Set in huge halls with high ceilings, the Consumer Electronics Show could be daunting in its vastness, bright lights and sounds ranging from blaring rock music to the various video game sound effects. At the show, there was pretty much every publisher of computer games in the U.S. showing the games they hoped to sell that year. Each publisher had a monitor and a keyboard or joystick for each game they were debuting at the show. There were literally hundreds of such stations where I could get a sample of gameplay by standing in line and getting a couple of minutes to try it out.
So, it was there that I found myself standing in line at the Spectrum HoloByte (formerly Sphere) booth, waiting to play a very crude-looking, simple, real-time puzzle game. I knew Gilman Louie (the CEO) and Phil Adam (the president) as really nice people. I looked for the copyright notice on the box.
©Mirrorsoft and Andromeda Software
Licensed to Sphere
TETRIS WAS INVENTED BY A 30 YEAR OLD SOVIET RESEARCHER NAMED ALEXI PASZITNOV WHO CURRENTLY WORKS AT THE COMPUTER CENTER [ACADEMY SOFT] OF THE USSR ACADEMY OF SCIENTISTS IN MOSCOW….

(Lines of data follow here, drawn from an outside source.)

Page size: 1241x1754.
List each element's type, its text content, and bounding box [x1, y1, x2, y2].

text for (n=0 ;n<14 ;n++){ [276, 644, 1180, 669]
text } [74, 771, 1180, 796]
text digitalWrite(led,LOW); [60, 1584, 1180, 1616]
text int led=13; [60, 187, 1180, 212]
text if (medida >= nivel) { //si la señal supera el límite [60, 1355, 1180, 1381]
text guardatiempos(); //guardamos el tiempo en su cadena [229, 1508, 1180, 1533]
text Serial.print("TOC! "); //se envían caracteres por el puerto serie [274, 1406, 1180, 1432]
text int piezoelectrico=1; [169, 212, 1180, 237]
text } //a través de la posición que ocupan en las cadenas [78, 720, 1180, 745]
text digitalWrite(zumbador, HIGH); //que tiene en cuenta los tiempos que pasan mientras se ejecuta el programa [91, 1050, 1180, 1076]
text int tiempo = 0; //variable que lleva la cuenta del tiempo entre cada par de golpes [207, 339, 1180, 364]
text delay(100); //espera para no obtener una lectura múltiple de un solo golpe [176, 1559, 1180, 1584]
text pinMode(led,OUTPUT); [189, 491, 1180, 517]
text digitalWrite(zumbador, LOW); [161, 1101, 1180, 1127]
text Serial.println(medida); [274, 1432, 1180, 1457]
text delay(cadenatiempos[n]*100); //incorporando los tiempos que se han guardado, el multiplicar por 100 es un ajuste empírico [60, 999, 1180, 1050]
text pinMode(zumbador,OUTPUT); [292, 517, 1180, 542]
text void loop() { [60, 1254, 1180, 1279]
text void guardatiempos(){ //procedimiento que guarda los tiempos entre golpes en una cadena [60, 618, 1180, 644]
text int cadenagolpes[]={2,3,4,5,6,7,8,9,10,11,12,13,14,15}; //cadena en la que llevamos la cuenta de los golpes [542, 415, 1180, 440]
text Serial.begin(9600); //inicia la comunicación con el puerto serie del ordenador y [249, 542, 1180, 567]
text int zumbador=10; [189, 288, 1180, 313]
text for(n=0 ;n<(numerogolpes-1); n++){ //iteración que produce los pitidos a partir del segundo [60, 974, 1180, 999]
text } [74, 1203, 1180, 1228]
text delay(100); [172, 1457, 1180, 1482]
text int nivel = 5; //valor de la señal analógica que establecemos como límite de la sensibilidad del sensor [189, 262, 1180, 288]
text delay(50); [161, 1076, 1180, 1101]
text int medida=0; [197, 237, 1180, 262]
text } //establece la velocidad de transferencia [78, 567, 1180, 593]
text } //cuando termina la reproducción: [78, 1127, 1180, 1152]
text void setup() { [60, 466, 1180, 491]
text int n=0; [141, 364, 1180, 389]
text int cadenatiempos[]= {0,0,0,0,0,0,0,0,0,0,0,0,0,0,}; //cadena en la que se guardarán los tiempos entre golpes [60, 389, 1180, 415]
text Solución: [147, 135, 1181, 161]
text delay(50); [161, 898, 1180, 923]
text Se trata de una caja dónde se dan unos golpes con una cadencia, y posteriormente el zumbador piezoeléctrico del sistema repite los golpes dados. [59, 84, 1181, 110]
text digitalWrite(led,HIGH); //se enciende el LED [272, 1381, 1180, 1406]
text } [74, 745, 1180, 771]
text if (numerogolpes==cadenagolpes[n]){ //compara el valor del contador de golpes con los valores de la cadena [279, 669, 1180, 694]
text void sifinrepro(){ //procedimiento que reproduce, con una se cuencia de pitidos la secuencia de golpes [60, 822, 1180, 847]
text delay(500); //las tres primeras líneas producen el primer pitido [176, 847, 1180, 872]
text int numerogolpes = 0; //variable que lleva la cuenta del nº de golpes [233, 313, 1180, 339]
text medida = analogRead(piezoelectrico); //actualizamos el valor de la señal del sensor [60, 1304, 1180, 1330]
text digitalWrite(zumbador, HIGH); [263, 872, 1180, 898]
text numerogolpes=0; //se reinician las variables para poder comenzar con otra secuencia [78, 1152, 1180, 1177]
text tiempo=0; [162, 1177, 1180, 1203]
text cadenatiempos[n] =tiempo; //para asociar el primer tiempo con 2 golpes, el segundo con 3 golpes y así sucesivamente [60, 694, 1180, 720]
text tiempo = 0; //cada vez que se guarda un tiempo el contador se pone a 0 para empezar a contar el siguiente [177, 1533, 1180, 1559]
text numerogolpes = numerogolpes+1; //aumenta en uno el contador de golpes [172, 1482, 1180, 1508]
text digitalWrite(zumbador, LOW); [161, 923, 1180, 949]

These were the words that scrolled across the screen at the bottom of the TETRIS title screen.
It only took a few minutes of Tetris gameplay before my curiosity was piqued. I stood in the Tetris line four times. I played until I put the high score on the machine. I replaced Gilman Louie at the top of the leaderboard. I was fascinated that a game as simple as that could keep my attention for so long. Its lure reminded me of a Japanese board game that my father taught me how to play called Go, which has black and white stones played onto a 19-by-19 grid, looks simple and is incredibly deep.
It was at that very Consumer Electronics Show in 1988 that my adventure began. My life, and the landscape of video games, would change forever as a result of the game’s instant allure. I knew it would be a hit and I knew that I needed to be a part of it. This was the start of a stressful and convoluted process, which would lead to some of the craziest moments of my life and an epic story of determination and collaboration.